━━━ Records supplied ━━━

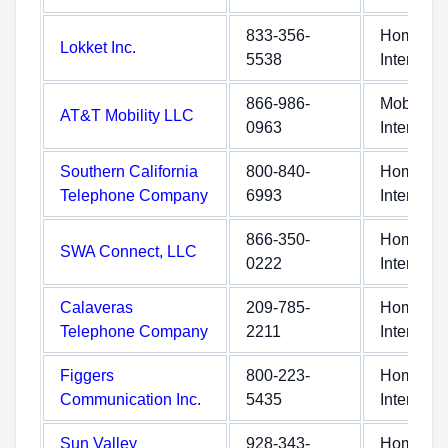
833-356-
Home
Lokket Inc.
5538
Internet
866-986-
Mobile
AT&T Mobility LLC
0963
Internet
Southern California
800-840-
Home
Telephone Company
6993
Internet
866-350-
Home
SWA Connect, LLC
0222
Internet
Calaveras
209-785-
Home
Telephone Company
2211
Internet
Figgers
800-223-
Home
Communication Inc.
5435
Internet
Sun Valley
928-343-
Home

━━━

> **What you should do**
Copy every line of text in the listing above verbatim, omitting the pictures.

> **Response box**
833-356-
Home
Lokket Inc.
5538
Internet
866-986-
Mobile
AT&T Mobility LLC
0963
Internet
Southern California
800-840-
Home
Telephone Company
6993
Internet
866-350-
Home
SWA Connect, LLC
0222
Internet
Calaveras
209-785-
Home
Telephone Company
2211
Internet
Figgers
800-223-
Home
Communication Inc.
5435
Internet
Sun Valley
928-343-
Home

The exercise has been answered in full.